As part of an effort to end child trafficking, a new law will take effect with stricter rules when it comes people in the United States adopting children internationally. 

Stephanie Adams and her husband adopted two children in the United States and two from China.

"Either way they have their ups and downs.  Either way it’s not easy, but in the end they are equal and they are amazing,” Adams said.

She said adoption is amazing but also challenging.

Now it could be tougher for people in the future.

The Florida Department of Children and Families said all international adoption agencies in the U.S. must follow new rules starting July 2014.

According to the Bureau of Consular Affairs at the Department of State:

The President signed the Universal Accreditation Act into law on January 14, 2013. The new law takes effect 18 months thereafter on July 14, 2014.  The State Department is actively involved in promoting ethical and transparent interocuntry adoptions in the best interests of children around the world, and believes that the UAA adds important protections for families and children in the adoption process.

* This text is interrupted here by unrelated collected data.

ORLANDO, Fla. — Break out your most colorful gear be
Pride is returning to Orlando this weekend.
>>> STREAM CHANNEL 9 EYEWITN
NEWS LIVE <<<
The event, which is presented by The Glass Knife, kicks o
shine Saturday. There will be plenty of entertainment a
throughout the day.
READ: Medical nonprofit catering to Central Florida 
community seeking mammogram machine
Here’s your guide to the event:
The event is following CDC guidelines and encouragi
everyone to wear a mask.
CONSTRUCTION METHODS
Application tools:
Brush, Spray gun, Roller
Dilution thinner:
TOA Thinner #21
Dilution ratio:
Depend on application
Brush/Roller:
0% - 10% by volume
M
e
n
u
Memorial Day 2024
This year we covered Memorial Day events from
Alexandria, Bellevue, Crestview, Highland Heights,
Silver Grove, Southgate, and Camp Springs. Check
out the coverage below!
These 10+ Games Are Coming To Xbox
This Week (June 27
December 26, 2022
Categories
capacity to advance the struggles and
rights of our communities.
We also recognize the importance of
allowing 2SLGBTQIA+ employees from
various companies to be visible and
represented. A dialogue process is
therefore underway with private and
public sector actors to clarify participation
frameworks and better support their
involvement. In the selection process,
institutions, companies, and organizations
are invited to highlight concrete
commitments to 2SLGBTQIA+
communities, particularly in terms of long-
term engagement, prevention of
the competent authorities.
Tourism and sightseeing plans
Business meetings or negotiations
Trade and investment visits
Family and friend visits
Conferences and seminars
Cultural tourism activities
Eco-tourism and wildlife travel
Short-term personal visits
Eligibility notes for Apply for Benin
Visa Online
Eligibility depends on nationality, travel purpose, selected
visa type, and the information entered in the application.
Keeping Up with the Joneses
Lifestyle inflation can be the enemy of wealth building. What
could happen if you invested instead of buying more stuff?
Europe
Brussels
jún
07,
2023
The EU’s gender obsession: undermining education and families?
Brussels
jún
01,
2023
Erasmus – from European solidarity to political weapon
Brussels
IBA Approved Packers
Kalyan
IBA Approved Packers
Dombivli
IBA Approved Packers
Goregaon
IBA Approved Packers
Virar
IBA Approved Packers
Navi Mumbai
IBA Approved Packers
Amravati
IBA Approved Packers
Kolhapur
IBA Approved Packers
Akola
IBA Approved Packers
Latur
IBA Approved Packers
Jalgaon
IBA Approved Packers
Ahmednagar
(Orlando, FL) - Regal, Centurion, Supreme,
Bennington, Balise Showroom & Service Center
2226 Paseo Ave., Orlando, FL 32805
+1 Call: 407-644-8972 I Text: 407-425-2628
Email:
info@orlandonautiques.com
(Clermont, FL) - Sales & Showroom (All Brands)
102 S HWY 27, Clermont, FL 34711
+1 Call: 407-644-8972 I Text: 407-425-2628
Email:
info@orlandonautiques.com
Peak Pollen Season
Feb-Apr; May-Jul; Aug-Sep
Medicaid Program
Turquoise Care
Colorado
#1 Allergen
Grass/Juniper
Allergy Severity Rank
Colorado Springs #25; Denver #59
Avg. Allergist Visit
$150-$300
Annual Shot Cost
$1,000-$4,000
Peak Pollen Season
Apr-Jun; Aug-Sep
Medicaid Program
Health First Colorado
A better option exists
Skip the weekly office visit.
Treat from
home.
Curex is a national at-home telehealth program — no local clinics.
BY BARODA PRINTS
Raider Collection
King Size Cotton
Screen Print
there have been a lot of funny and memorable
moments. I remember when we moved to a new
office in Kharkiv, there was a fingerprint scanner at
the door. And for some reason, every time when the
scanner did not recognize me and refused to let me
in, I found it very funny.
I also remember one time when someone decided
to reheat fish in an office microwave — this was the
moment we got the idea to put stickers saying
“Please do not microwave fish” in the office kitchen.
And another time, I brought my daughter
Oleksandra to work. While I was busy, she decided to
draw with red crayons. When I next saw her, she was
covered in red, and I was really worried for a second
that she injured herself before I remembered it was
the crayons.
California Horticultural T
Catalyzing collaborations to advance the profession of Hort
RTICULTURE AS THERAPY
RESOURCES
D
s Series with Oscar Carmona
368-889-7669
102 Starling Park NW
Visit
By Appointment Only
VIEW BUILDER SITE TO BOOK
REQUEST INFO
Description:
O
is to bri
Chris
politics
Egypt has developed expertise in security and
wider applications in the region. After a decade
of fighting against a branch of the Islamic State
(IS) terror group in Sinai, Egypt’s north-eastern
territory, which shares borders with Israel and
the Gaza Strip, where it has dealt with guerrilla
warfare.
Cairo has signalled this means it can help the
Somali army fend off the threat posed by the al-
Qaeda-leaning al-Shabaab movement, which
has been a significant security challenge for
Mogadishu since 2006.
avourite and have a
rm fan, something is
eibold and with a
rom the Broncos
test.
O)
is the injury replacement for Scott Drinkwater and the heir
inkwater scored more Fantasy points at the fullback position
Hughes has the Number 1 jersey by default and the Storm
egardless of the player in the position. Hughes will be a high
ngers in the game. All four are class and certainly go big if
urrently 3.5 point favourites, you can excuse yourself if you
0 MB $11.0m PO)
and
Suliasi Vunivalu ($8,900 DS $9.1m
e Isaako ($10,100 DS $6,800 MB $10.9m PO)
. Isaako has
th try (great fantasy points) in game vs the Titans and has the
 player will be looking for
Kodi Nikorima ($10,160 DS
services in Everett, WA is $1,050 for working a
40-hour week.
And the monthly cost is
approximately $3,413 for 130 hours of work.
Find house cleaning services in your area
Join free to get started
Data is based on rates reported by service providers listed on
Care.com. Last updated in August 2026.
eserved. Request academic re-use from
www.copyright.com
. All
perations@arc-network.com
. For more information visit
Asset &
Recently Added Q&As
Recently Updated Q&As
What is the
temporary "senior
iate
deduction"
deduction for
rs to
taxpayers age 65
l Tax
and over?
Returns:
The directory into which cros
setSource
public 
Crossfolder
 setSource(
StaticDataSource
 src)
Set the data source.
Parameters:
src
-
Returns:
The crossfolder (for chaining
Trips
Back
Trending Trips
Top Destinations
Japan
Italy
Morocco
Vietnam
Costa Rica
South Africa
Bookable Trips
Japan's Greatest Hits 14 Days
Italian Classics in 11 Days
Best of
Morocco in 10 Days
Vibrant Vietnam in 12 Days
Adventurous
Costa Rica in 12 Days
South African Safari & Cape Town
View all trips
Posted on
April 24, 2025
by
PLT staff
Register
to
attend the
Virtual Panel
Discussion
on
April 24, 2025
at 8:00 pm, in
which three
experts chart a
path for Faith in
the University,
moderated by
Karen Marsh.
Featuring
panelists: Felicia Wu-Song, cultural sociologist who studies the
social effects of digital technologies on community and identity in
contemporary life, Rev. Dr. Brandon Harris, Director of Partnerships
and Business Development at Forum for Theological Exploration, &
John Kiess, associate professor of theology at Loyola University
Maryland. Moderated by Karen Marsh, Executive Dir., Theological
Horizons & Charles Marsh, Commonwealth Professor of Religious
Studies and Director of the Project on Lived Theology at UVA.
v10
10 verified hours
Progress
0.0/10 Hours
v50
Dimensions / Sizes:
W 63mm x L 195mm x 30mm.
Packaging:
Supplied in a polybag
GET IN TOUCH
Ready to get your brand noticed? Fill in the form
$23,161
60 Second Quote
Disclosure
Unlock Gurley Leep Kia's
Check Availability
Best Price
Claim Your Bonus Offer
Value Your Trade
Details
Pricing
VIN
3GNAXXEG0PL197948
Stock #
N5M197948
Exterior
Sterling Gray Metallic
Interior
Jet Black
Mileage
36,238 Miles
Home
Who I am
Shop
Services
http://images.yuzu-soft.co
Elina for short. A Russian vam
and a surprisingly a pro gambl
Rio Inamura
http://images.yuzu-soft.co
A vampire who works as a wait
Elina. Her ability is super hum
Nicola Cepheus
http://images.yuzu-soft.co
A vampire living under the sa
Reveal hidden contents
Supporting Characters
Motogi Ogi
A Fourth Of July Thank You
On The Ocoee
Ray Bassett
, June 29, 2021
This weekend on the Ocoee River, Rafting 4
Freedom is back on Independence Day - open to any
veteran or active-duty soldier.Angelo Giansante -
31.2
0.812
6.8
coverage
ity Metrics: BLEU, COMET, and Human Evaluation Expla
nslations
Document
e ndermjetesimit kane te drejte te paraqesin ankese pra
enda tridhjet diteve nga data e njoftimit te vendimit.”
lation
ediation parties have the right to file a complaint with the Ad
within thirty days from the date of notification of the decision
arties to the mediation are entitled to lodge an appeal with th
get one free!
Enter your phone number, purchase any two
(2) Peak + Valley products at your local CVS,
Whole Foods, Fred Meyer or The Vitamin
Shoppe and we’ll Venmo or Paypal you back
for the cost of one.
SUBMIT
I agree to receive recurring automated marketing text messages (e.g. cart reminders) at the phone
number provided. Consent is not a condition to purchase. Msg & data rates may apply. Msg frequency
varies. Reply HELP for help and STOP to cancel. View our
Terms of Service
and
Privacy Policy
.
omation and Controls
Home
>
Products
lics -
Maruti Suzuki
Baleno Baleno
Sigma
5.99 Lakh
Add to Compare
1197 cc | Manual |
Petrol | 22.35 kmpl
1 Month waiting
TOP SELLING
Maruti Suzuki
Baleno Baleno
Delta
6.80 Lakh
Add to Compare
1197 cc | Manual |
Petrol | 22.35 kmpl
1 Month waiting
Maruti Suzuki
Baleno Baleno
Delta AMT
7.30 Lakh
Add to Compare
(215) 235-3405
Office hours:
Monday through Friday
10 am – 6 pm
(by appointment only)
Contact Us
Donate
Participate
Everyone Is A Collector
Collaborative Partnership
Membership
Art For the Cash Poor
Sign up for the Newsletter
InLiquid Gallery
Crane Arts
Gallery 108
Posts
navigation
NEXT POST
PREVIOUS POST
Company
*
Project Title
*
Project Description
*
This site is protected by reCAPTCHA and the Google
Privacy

In most cases, they previously only needed a state license to operate.

But now they need to get approval for Hague Accreditation if they want to continue conducting international adoptions.

“The Hague Accreditation puts some basic safety and standards in place,” said DCF spokeswoman Carrie Proudfit.

In order to meet standards, the federal government will look at the agency's prior history and ethical practices among other categories.

DCF said ending child trafficking in only one of several reasons for the changes in the law.  They said, "It was also an effort to have standards in place in the host country, as well as the U.S. to improve the system of international adoptions, which includes reducing the potential for wrong doing, such as potential trafficking oversees."

Thousands of children need a good home like the Adams' have provided for their children. But there are many children not so lucky.

“This was such a booming industry in the last couple of years," Proudfit said. "The number of international adoptions at least coming here to the U.S. really skyrocketed in recent years and a lot of children have come to the U.S. through that process, and we are seeing some changes as far as which countries are working with agencies and which are not.”

Adoptions then virtually stopped in Guatemala after problems were reported in the country. There were only seven in 2012, compared to the more than 4,000 children brought here in 2008.

The Democratic Republic of the Congo does not allow gay people to adopt their children and just recently announced single parents are no longer allowed to adopt children from their country. 

“Their culture may vary in terms of what is acceptable and what is not, in a foreign country verses here,” said Proudfit.

DCF said Florida is one of the top states for international adoptions.

They said the changes in procedures are an effort to keep kids safer, but it will force more agencies to do extra work when it comes to following the rules.

According to the federal government, currently there are over 70 countries recognized by the United States as Hague Adoption Convention countries.

"I think families have a better opportunity to have an easier experience through the adoption process,” said Proudfit.

The Democratic Republic of the Congo suspended international adoptions for several reasons.  DCF said they were concerned children were being adopted by homosexuals among other reasons.